--- START ---

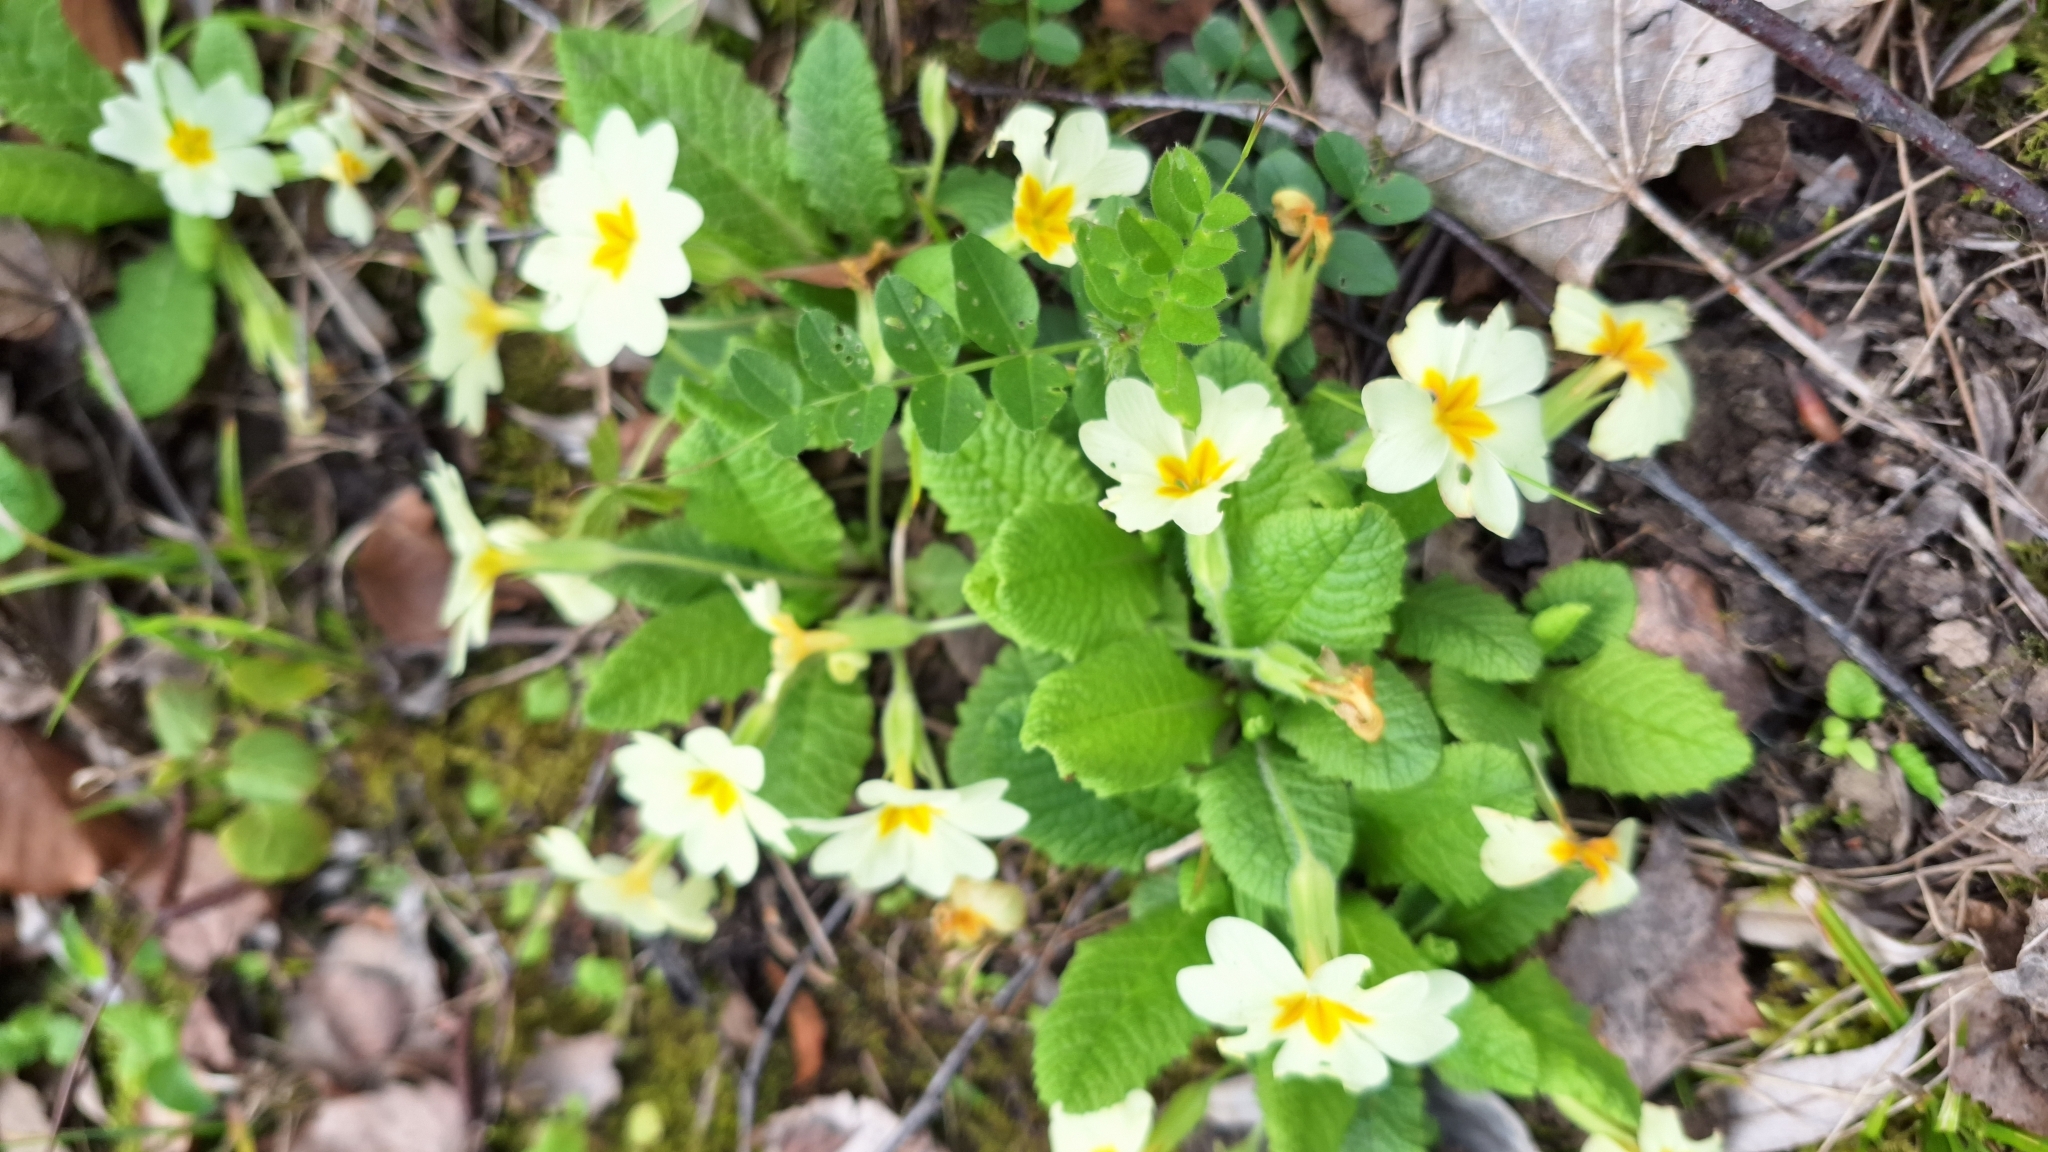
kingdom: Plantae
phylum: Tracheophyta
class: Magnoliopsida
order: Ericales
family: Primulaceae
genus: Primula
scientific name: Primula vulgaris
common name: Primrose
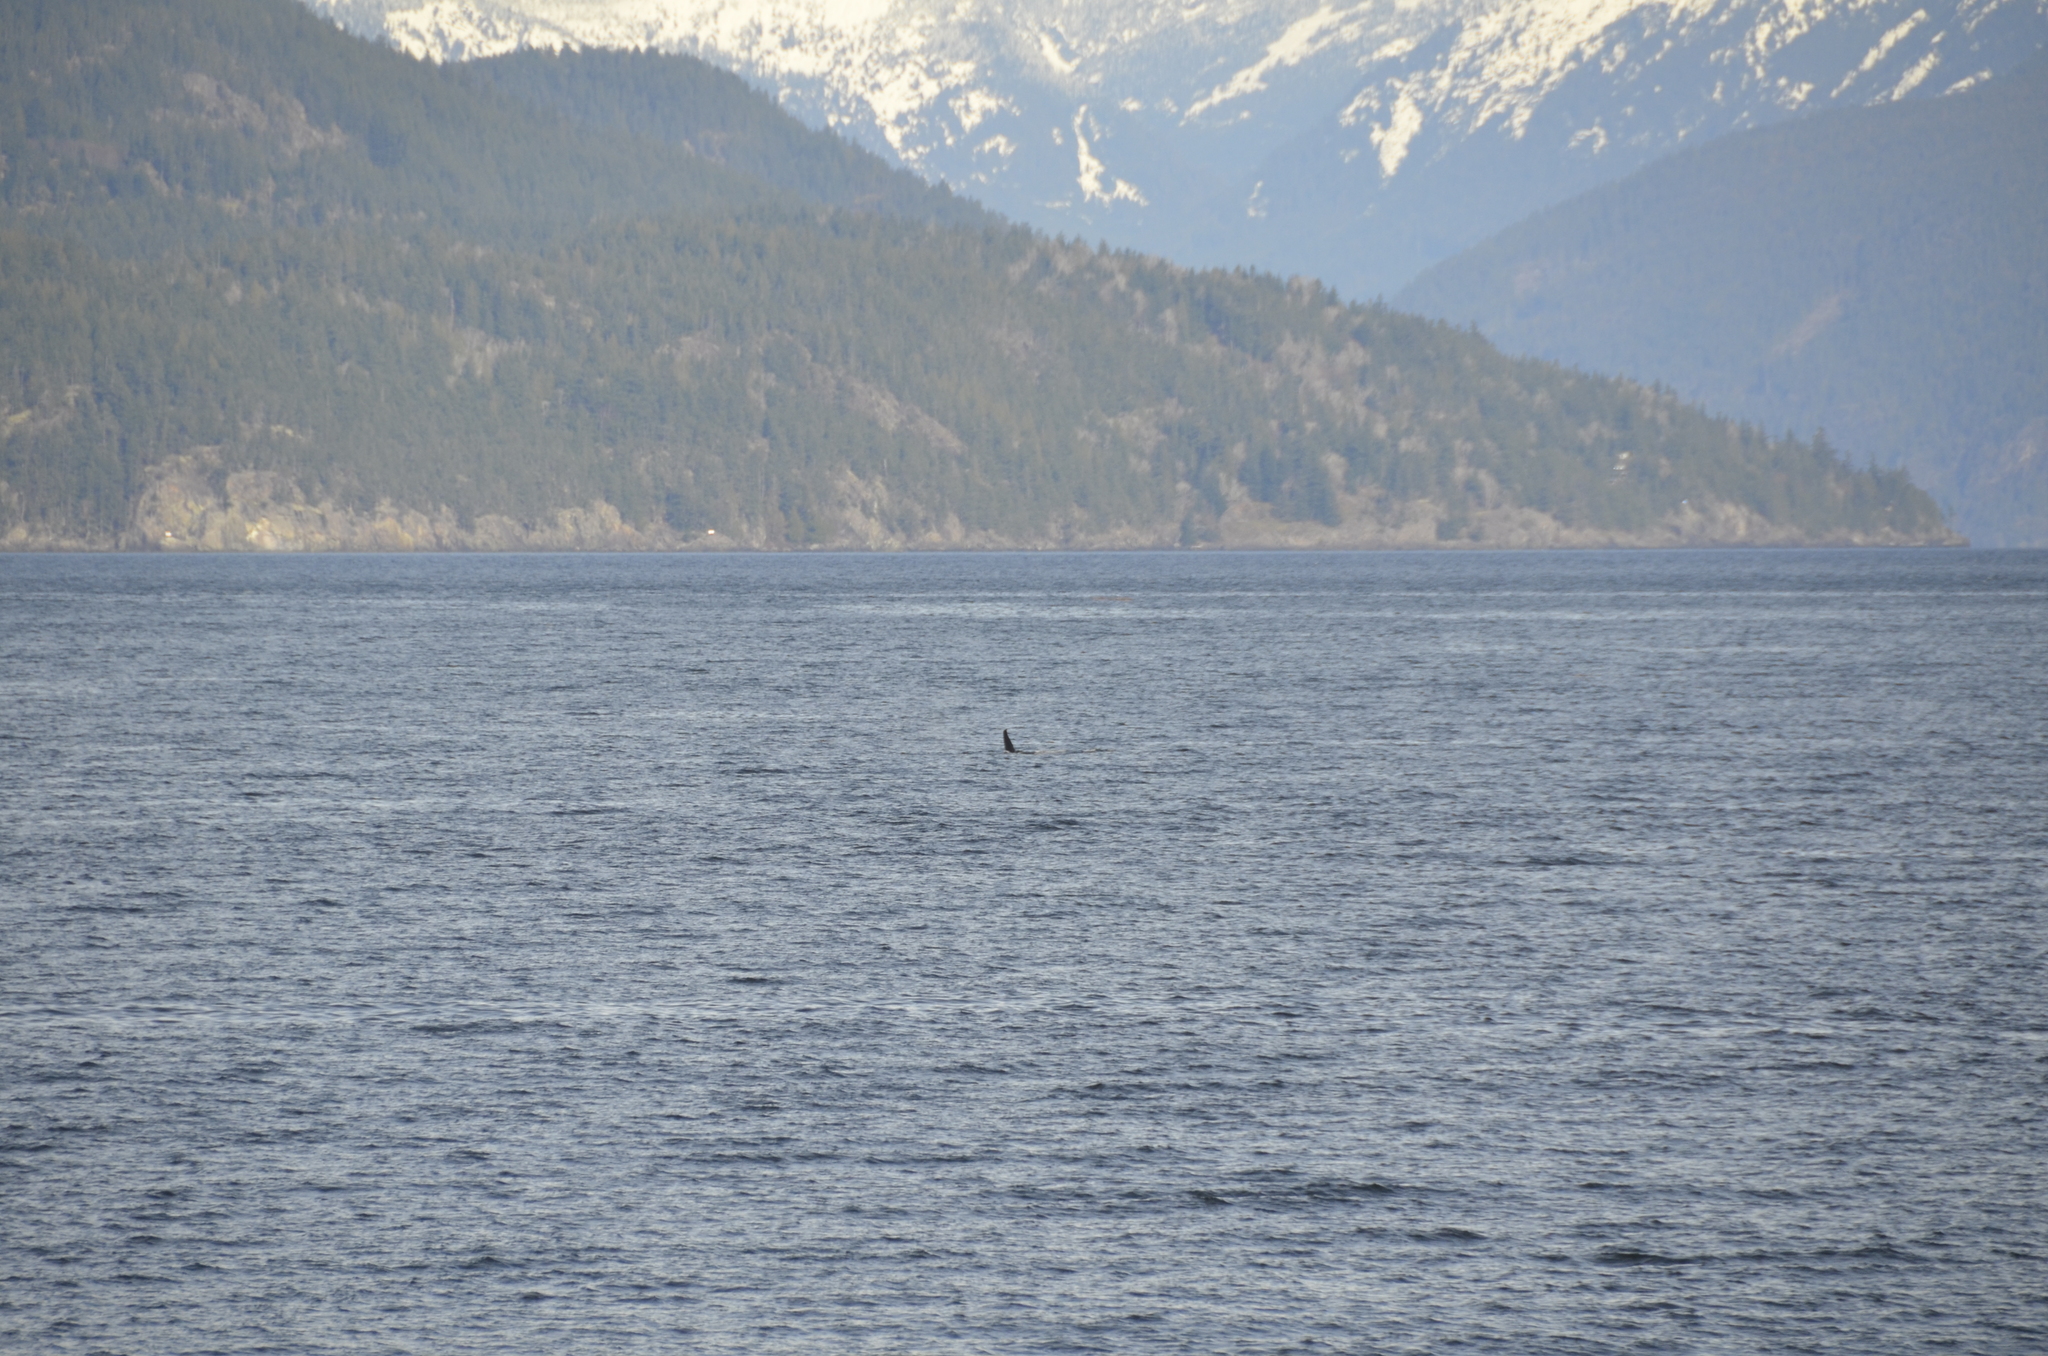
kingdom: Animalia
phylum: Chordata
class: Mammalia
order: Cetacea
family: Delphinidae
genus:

--- END ---

— Instructions for the task —
Pull every line of text from the listing above and reproduce it word for word, leaving out the pictures.

— Result of this task —
kingdom: Plantae
phylum: Tracheophyta
class: Magnoliopsida
order: Ericales
family: Primulaceae
genus: Primula
scientific name: Primula vulgaris
common name: Primrose
kingdom: Animalia
phylum: Chordata
class: Mammalia
order: Cetacea
family: Delphinidae
genus:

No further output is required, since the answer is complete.